I prefer this approach, rather than having one Select statement to make the change, as I can refine my search before I change the second part of the CTE statement to make the change.

At first my CTE looks like:

01 WITH T0 (OWNER,TYPE,LIB,OBJ) 02 AS 03 (SELECT AUTHORIZATION_NAME,OBJECT_TYPE, 04 OBJECT_LIBRARY,OBJECT_NAME 05 FROM QSYS2.OBJECT_OWNERSHIP 06 WHERE OBJECT_LIBRARY = 'MYLIB' 07 AND AUTHORIZATION_NAME <> 'SIMON') 08 SELECT * FROM T0 ;

Line 1: All CTE start with WITH. I am creating a temporary table, called T0, to contain the columns for the object owner, object type, object library, and object name.

Lines 3 – 7: This is the Select statement that returns the list of objects that are not owned by my user profile.

Line 8: In the first version of my CTE I am just returning all of the rows from my temporary table T0.

The results are:

OWNER TYPE LIB OBJ ------- ---- ----- ------- QDFTOWN *FILE MYLIB JRN001P QDFTOWN *FILE MYLIB JRN002P QPGMR *CMD MYLIB INLPGM QPGMR *PGM MYLIB INLPGM

I will use the Change Object Owner command, CHGOBJOWN, to make the change of the owner. In the second version of the CTE I keep the selection, lines 1 – 7, the same and change the second part of the CTE. The changes replace line 8 in the first version of the CTE with:

08 SELECT 'CHGOBJOWN OBJ(' || LIB || '/' || OBJ || ') OBJTYPE(' || TYPE || ') NEWOWN(SIMON)' 09 FROM T0 ;

Line 8: In the new line 8 I use concatenation, denoted by the double pipe ( || ), to build the CHGOBJOWN command for each row of the results. I do not have to trim any of the columns are they are all variable character, VARCHAR, type.

The result look like:

00005 ------- CHGOBJOWN OBJ(SIMON/JRN001P) OBJTYPE(*FILE) NEWOWN(SIMON) CHGOBJOWN OBJ(SIMON/JRN002P) OBJTYPE(*FILE) NEWOWN(SIMON) CHGOBJOWN OBJ(SIMON/INLPGM) OBJTYPE(*CMD) NEWOWN(SIMON) CHGOBJOWN OBJ(SIMON/INLPGM) OBJTYPE(*PGM) NEWOWN(SIMON)

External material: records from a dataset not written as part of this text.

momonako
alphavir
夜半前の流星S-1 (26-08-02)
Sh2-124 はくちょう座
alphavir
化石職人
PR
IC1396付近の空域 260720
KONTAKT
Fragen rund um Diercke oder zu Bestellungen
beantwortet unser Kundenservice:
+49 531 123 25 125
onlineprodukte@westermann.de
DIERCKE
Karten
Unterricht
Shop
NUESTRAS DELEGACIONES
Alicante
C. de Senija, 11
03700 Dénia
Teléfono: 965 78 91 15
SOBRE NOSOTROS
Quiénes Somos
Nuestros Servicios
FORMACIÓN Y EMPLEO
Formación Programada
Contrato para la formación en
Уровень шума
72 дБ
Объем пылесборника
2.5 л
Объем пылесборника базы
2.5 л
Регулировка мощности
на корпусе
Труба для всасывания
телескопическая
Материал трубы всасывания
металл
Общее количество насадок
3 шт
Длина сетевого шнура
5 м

I know that my command string all look valid, and I am ready to change second part of the CTE again, this time to make the change:

08 SELECT OWNER,TYPE,LIB,OBJ, 09 QSYS2.QCMDEXC('CHGOBJOWN OBJ(' || LIB || '/' || OBJ || ') OBJTYPE(' || TYPE || ') NEWOWN(SIMON)') AS "Success?" 10 FROM T0 ;

Line 8: I want to return the object owner, type, library, and name.

Line 9: I am using the QCMDEXC Scalar function to execute the CHGOBJOWN command. I know these strings will be valid as I tested them with the second version of this CTE. I have also given this column a column heading for the results.

The results are:

OWNER TYPE LIB OBJ Success? ------- ---- ----- ------- -------- QDFTOWN *FILE MYLIB JRN001P 1 QDFTOWN *FILE MYLIB JRN002P 1 QPGMR *CMD MYLIB INLPGM 1 QPGMR *PGM MYLIB INLPGM 1

The QCMDEXC Scalar function returns "1" if the command contained within completed successfully, and "-1" if it failed. As all of my rows have "1" in the Success column I know that all of those objects had their owner changed.

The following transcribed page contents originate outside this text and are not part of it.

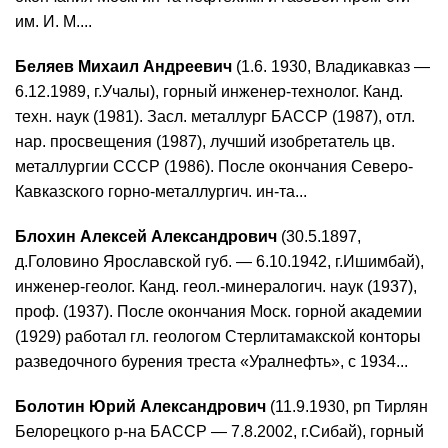
им. И. М....
Беляев Михаил Андреевич
(1.6. 1930, Владикавказ —
6.12.1989, г.Учалы), горный инженер-технолог. Канд.
техн. наук (1981). Засл. металлург БАССР (1987), отл.
нар. просвещения (1987), лучший изобретатель цв.
металлургии СССР (1986). После окончания Северо-
Кавказского горно-металлургич. ин-та...
Блохин Алексей Александрович
(30.5.1897,
д.Головино Ярославской губ. — 6.10.1942, г.Ишимбай),
инженер-геолог. Канд. геол.-минералогич. наук (1937),
проф. (1937). После окончания Моск. горной академии
(1929) работал гл. геологом Стерлитамакской конторы
разведочного бурения треста «Уралнефть», с 1934...
Болотин Юрий Александрович
(11.9.1930, рп Тирлян
Белорецкого р-на БАССР — 7.8.2002, г.Сибай), горный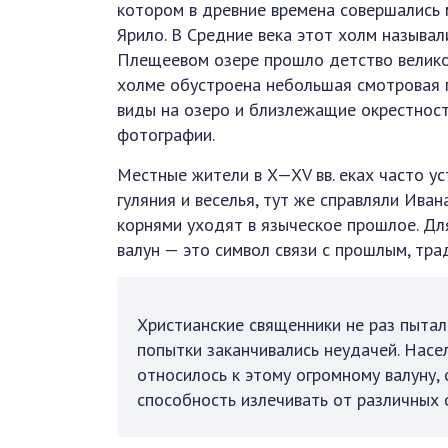
котором в древние времена совершались 
Ярило. В Средние века этот холм называл
Плещеевом озере прошло детство великог
холме обустроена небольшая смотровая 
виды на озеро и близлежащие окрестнос
фотографии.
Местные жители в X—XV вв. еках часто ус
гуляния и веселья, тут же справляли Ива
корнями уходят в языческое прошлое. Д
валун — это символ связи с прошлым, тр
Христианские священники не раз пытали
попытки заканчивались неудачей. Насе
относилось к этому огромному валуну,
способность излечивать от различных 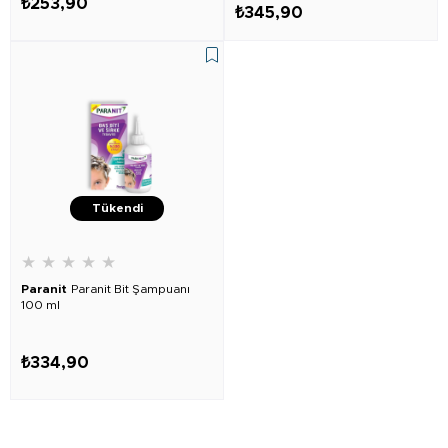
₺253,90
₺345,90
Tükendi
★
★
★
★
★
Paranit
Paranit Bit Şampuanı
100 ml
₺334,90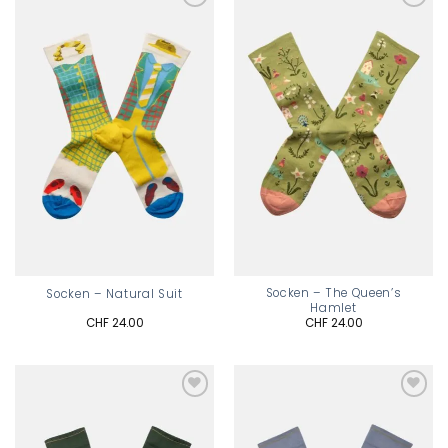
Add to
Add to
wishlist
wishlist
Socken – The Queen’s
Socken – Natural Suit
Hamlet
CHF
24.00
CHF
24.00
Add to
Add to
wishlist
wishlist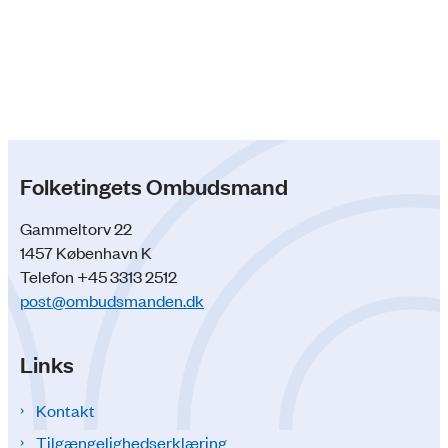
Folketingets Ombudsmand
Gammeltorv 22
1457 København K
Telefon +45 3313 2512
post@ombudsmanden.dk
Links
Kontakt
Tilgængelighedserklæring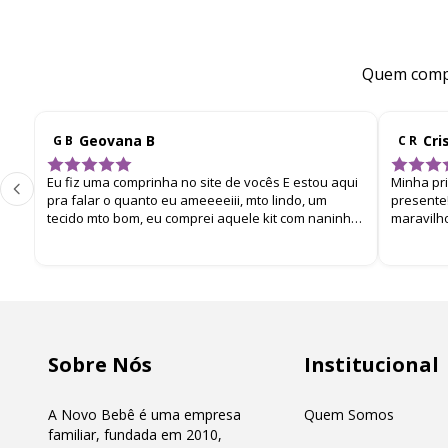
Quem compr
Geovana B
Cri
G B
C R
Eu fiz uma comprinha no site de vocês E estou aqui
Minha pr
pra falar o quanto eu ameeeeiii, mto lindo, um
presente!
tecido mto bom, eu comprei aquele kit com naninha,
maravilh
manta e toalhinha de boca. E chegou super bem
embalado. Eu amei
Sobre Nós
Institucional
A Novo Bebê é uma empresa
Quem Somos
familiar, fundada em 2010,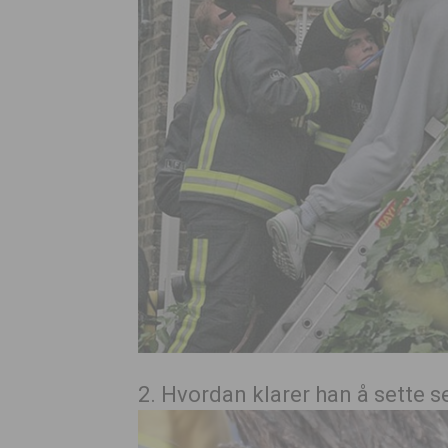
2. Hvordan klarer han å sette s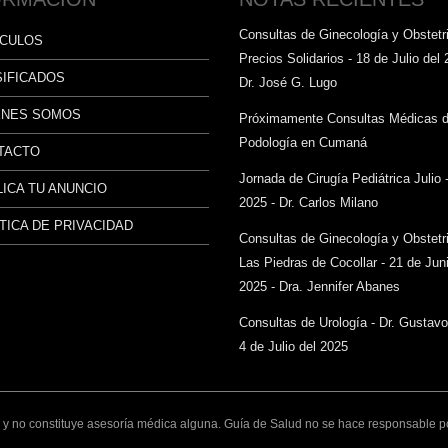
Consultas de Ginecología y Obstetri
ÍCULOS
Precios Solidarios - 18 de Julio del 
SIFICADOS
Dr. José G. Lugo
ÉNES SOMOS
Próximamente Consultas Médicas 
Podología en Cumaná
TACTO
Jornada de Cirugía Pediátrica Julio 
ICA TU ANUNCIO
2025 - Dr. Carlos Milano
TICA DE PRIVACIDAD
Consultas de Ginecología y Obstetr
Las Piedras de Cocollar - 21 de Juni
2025 - Dra. Jennifer Abanes
Consultas de Urología - Dr. Gustav
4 de Julio del 2025
y no constituye asesoría médica alguna. Guía de Salud no se hace responsable por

The OBJECT_OWNERSHIP has saved me a lot of time both with the identifying of objects owned by the wrong profile, and also as a way to change the owner.

 

You can learn more about the OBJECT_OWNERSHIP SQL View from the IBM website here.

 

This article was written for IBM i 7.5, and should work for some earlier releases too.